■ **Requirement**:
Which lines of the data contain the string "down"? Show each of them.

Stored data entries
====

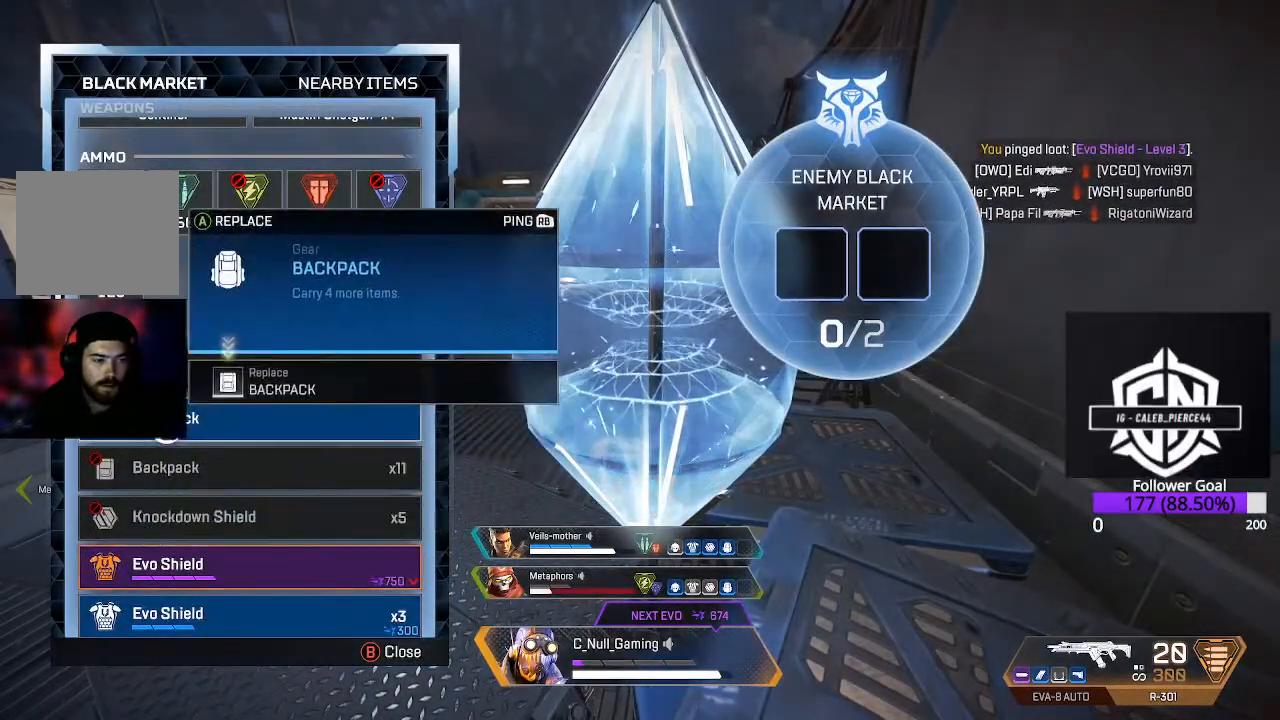
{"buttons": ["A"], "left_stick": "center", "right_stick": "center", "events": [[50, "A", "down"]]}
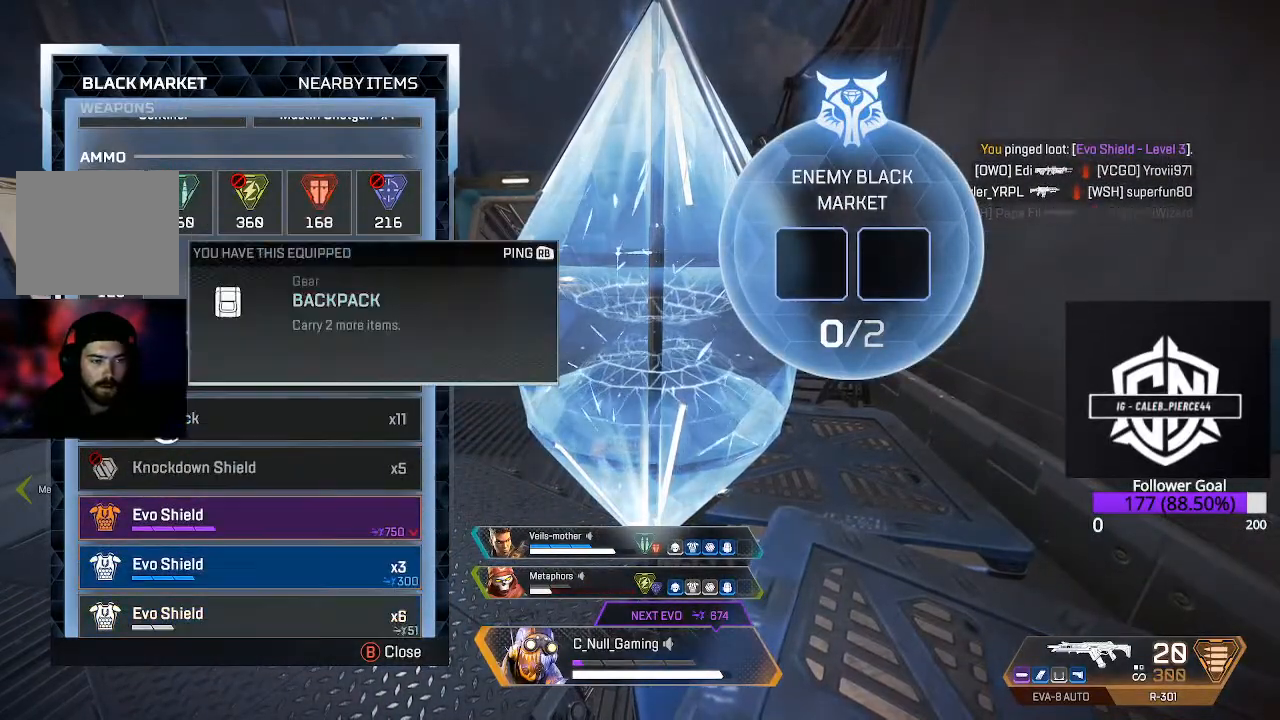
{"buttons": [], "left_stick": "center", "right_stick": "center", "events": [[67, "A", "up"], [183, "left_stick", "up-left"], [233, "right_stick", "up-left"], [333, "left_stick", "center"], [367, "right_stick", "center"]]}
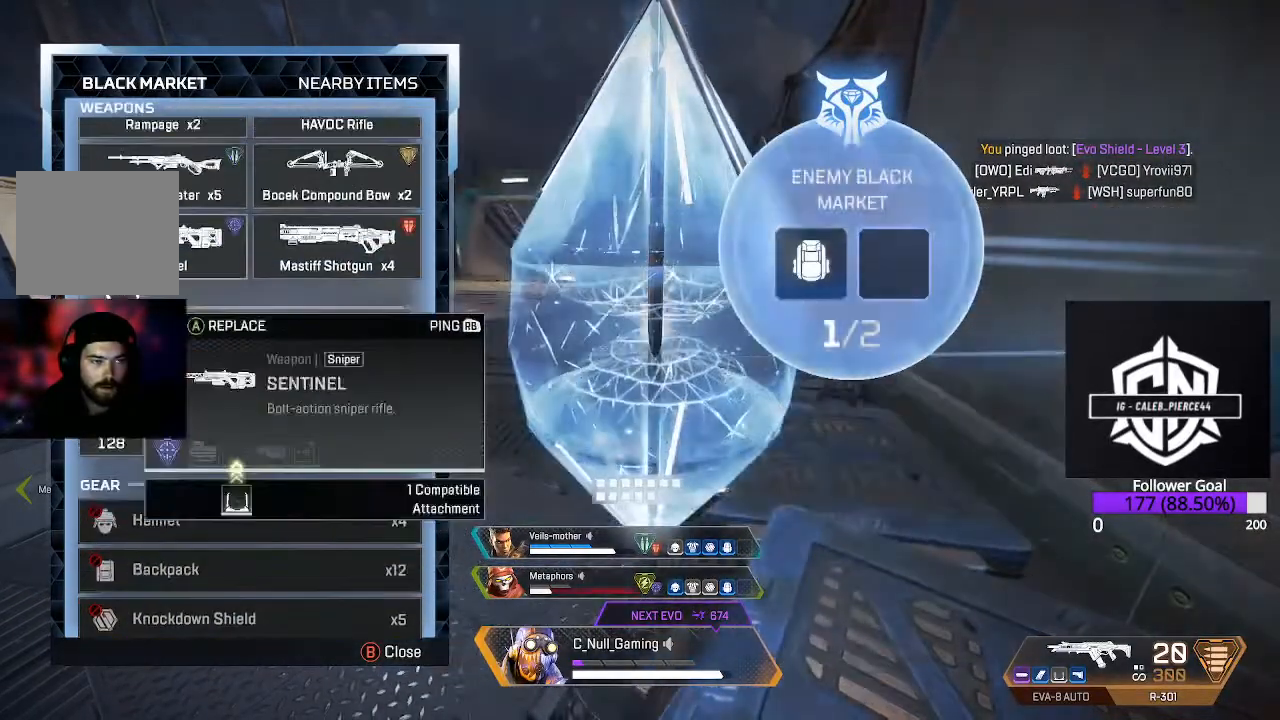
{"buttons": ["A"], "left_stick": "center", "right_stick": "center", "events": [[200, "left_stick", "down"], [283, "left_stick", "center"], [350, "A", "down"]]}
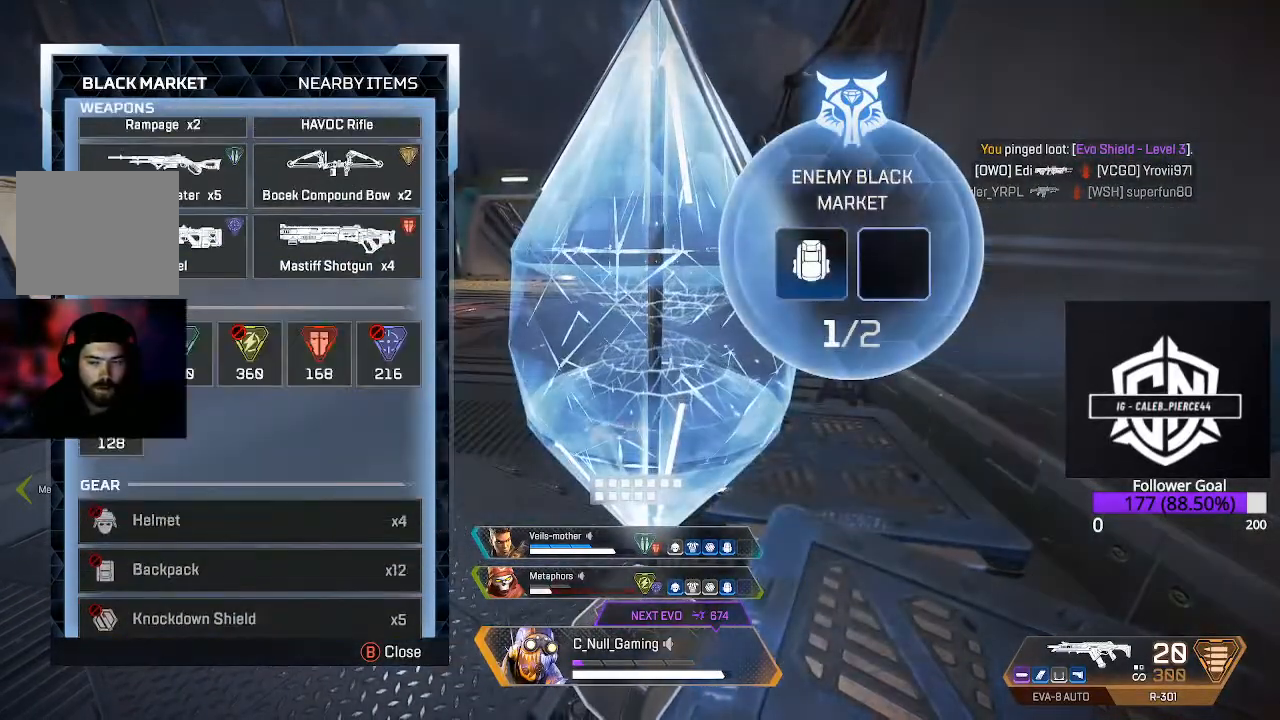
{"buttons": [], "left_stick": "center", "right_stick": "center", "events": [[300, "A", "up"]]}
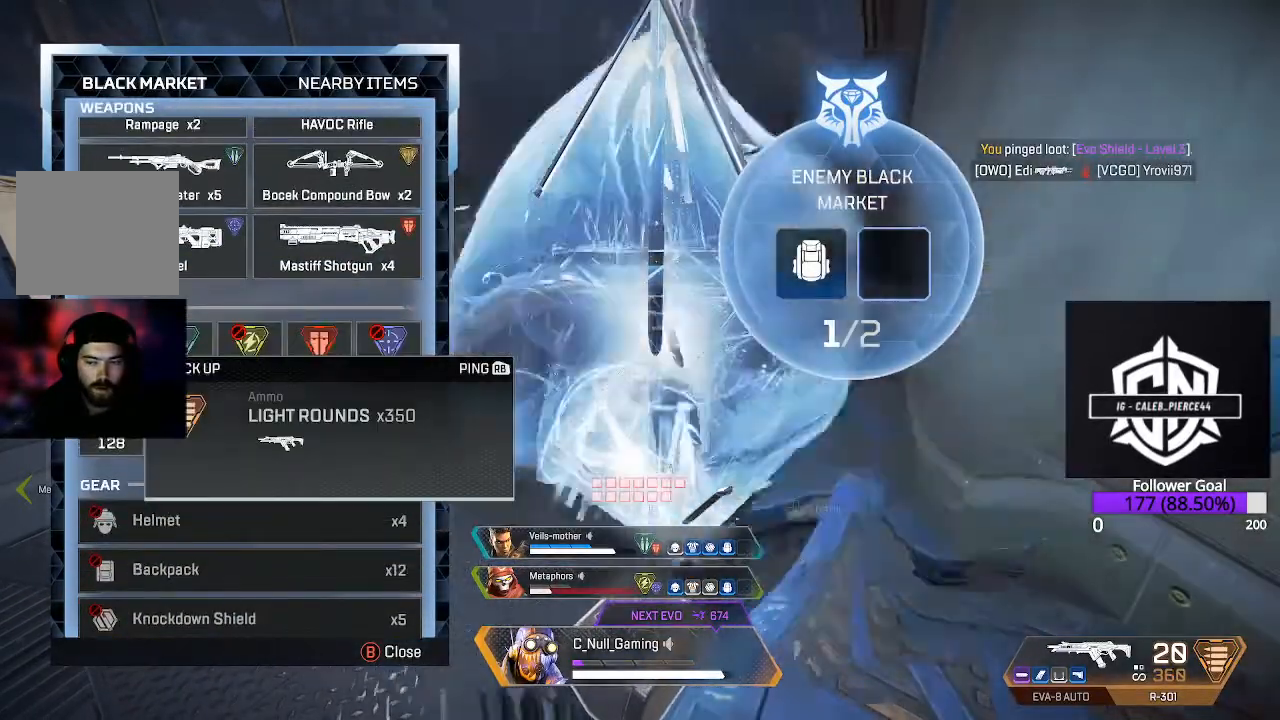
{"buttons": [], "left_stick": "down-right", "right_stick": "down", "events": [[267, "right_stick", "down"], [400, "left_stick", "down-right"]]}
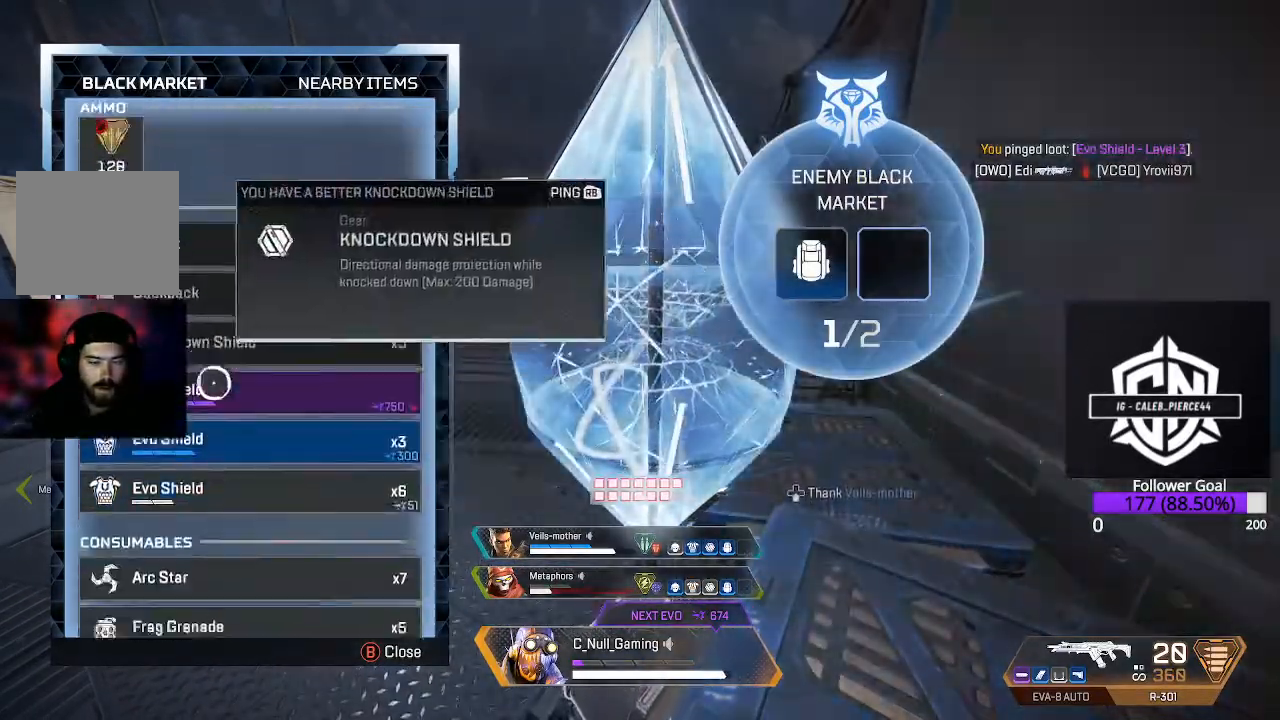
{"buttons": [], "left_stick": "center", "right_stick": "down", "events": [[50, "right_stick", "center"], [100, "left_stick", "center"], [317, "right_stick", "down"]]}
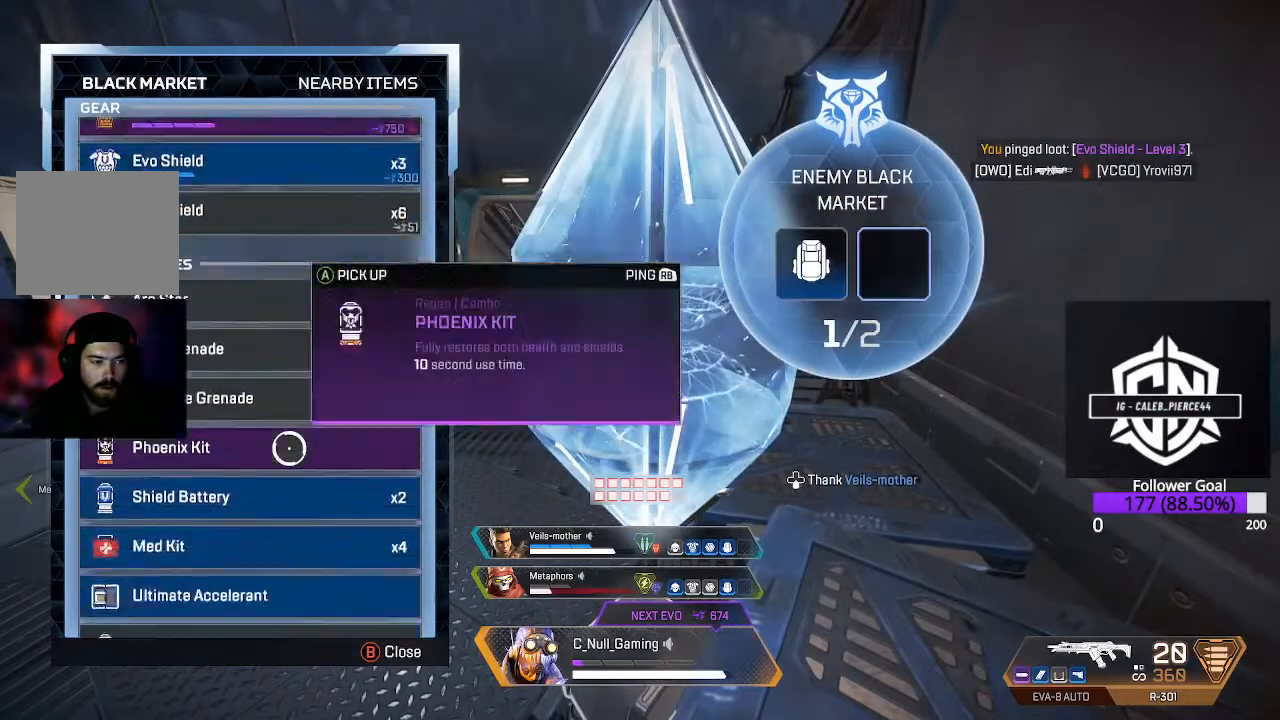
{"buttons": [], "left_stick": "center", "right_stick": "center", "events": [[50, "right_stick", "center"]]}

====

■ **Exercise solution**:
{"buttons": ["A"], "left_stick": "center", "right_stick": "center", "events": [[50, "A", "down"]]}
{"buttons": ["A"], "left_stick": "center", "right_stick": "center", "events": [[200, "left_stick", "down"], [283, "left_stick", "center"], [350, "A", "down"]]}
{"buttons": [], "left_stick": "down-right", "right_stick": "down", "events": [[267, "right_stick", "down"], [400, "left_stick", "down-right"]]}
{"buttons": [], "left_stick": "center", "right_stick": "down", "events": [[50, "right_stick", "center"], [100, "left_stick", "center"], [317, "right_stick", "down"]]}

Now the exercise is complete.